Dataset content »
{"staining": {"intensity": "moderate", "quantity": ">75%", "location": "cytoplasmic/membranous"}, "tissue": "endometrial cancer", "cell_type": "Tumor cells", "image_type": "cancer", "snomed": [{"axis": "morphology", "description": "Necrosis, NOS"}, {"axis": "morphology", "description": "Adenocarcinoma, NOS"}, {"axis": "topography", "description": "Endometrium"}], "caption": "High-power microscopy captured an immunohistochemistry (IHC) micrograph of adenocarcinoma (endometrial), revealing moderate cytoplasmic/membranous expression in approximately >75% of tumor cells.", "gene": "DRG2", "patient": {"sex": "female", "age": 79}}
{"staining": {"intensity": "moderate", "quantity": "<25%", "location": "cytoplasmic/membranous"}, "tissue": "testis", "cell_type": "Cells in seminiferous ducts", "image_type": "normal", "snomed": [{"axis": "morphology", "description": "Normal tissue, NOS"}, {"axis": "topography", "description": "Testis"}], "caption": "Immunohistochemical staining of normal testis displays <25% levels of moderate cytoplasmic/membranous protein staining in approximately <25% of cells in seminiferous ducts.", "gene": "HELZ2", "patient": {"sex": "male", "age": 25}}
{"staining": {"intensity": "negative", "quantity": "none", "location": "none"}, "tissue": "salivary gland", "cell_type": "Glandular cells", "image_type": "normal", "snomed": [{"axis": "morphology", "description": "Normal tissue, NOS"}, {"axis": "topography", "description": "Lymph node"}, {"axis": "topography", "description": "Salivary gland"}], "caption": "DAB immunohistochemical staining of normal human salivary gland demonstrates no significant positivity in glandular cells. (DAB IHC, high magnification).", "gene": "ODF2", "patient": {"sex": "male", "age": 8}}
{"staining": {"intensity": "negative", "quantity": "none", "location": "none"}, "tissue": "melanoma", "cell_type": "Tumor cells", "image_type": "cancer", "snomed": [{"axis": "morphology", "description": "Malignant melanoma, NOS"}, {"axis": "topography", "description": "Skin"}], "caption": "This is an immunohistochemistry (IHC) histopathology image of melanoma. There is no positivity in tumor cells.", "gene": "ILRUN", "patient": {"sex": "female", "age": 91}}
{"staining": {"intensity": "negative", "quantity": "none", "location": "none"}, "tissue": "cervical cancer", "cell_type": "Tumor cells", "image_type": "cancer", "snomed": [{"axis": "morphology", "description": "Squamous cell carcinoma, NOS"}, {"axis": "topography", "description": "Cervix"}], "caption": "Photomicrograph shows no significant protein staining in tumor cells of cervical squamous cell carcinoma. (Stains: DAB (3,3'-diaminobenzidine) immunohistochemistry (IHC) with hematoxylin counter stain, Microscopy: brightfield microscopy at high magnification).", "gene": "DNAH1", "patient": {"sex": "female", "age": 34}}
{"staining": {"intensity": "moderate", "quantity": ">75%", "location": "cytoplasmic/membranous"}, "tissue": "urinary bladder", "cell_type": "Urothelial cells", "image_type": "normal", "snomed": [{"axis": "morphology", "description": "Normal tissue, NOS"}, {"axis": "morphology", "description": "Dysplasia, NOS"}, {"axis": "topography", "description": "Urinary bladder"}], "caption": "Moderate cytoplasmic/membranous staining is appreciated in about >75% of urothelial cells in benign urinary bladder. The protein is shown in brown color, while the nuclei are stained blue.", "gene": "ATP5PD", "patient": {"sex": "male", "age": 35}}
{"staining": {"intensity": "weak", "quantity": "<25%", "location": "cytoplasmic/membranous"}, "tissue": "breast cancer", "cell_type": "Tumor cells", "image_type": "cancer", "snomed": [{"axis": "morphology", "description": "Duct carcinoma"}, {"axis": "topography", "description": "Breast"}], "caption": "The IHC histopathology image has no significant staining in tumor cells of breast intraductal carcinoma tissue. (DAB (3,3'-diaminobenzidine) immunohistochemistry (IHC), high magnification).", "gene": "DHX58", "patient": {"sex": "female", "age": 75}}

Exercise instructions »
Nothing in the material may change; reproduce it all.

Answer box »
{"staining": {"intensity": "moderate", "quantity": ">75%", "location": "cytoplasmic/membranous"}, "tissue": "endometrial cancer", "cell_type": "Tumor cells", "image_type": "cancer", "snomed": [{"axis": "morphology", "description": "Necrosis, NOS"}, {"axis": "morphology", "description": "Adenocarcinoma, NOS"}, {"axis": "topography", "description": "Endometrium"}], "caption": "High-power microscopy captured an immunohistochemistry (IHC) micrograph of adenocarcinoma (endometrial), revealing moderate cytoplasmic/membranous expression in approximately >75% of tumor cells.", "gene": "DRG2", "patient": {"sex": "female", "age": 79}}
{"staining": {"intensity": "moderate", "quantity": "<25%", "location": "cytoplasmic/membranous"}, "tissue": "testis", "cell_type": "Cells in seminiferous ducts", "image_type": "normal", "snomed": [{"axis": "morphology", "description": "Normal tissue, NOS"}, {"axis": "topography", "description": "Testis"}], "caption": "Immunohistochemical staining of normal testis displays <25% levels of moderate cytoplasmic/membranous protein staining in approximately <25% of cells in seminiferous ducts.", "gene": "HELZ2", "patient": {"sex": "male", "age": 25}}
{"staining": {"intensity": "negative", "quantity": "none", "location": "none"}, "tissue": "salivary gland", "cell_type": "Glandular cells", "image_type": "normal", "snomed": [{"axis": "morphology", "description": "Normal tissue, NOS"}, {"axis": "topography", "description": "Lymph node"}, {"axis": "topography", "description": "Salivary gland"}], "caption": "DAB immunohistochemical staining of normal human salivary gland demonstrates no significant positivity in glandular cells. (DAB IHC, high magnification).", "gene": "ODF2", "patient": {"sex": "male", "age": 8}}
{"staining": {"intensity": "negative", "quantity": "none", "location": "none"}, "tissue": "melanoma", "cell_type": "Tumor cells", "image_type": "cancer", "snomed": [{"axis": "morphology", "description": "Malignant melanoma, NOS"}, {"axis": "topography", "description": "Skin"}], "caption": "This is an immunohistochemistry (IHC) histopathology image of melanoma. There is no positivity in tumor cells.", "gene": "ILRUN", "patient": {"sex": "female", "age": 91}}
{"staining": {"intensity": "negative", "quantity": "none", "location": "none"}, "tissue": "cervical cancer", "cell_type": "Tumor cells", "image_type": "cancer", "snomed": [{"axis": "morphology", "description": "Squamous cell carcinoma, NOS"}, {"axis": "topography", "description": "Cervix"}], "caption": "Photomicrograph shows no significant protein staining in tumor cells of cervical squamous cell carcinoma. (Stains: DAB (3,3'-diaminobenzidine) immunohistochemistry (IHC) with hematoxylin counter stain, Microscopy: brightfield microscopy at high magnification).", "gene": "DNAH1", "patient": {"sex": "female", "age": 34}}
{"staining": {"intensity": "moderate", "quantity": ">75%", "location": "cytoplasmic/membranous"}, "tissue": "urinary bladder", "cell_type": "Urothelial cells", "image_type": "normal", "snomed": [{"axis": "morphology", "description": "Normal tissue, NOS"}, {"axis": "morphology", "description": "Dysplasia, NOS"}, {"axis": "topography", "description": "Urinary bladder"}], "caption": "Moderate cytoplasmic/membranous staining is appreciated in about >75% of urothelial cells in benign urinary bladder. The protein is shown in brown color, while the nuclei are stained blue.", "gene": "ATP5PD", "patient": {"sex": "male", "age": 35}}
{"staining": {"intensity": "weak", "quantity": "<25%", "location": "cytoplasmic/membranous"}, "tissue": "breast cancer", "cell_type": "Tumor cells", "image_type": "cancer", "snomed": [{"axis": "morphology", "description": "Duct carcinoma"}, {"axis": "topography", "description": "Breast"}], "caption": "The IHC histopathology image has no significant staining in tumor cells of breast intraductal carcinoma tissue. (DAB (3,3'-diaminobenzidine) immunohistochemistry (IHC), high magnification).", "gene": "DHX58", "patient": {"sex": "female", "age": 75}}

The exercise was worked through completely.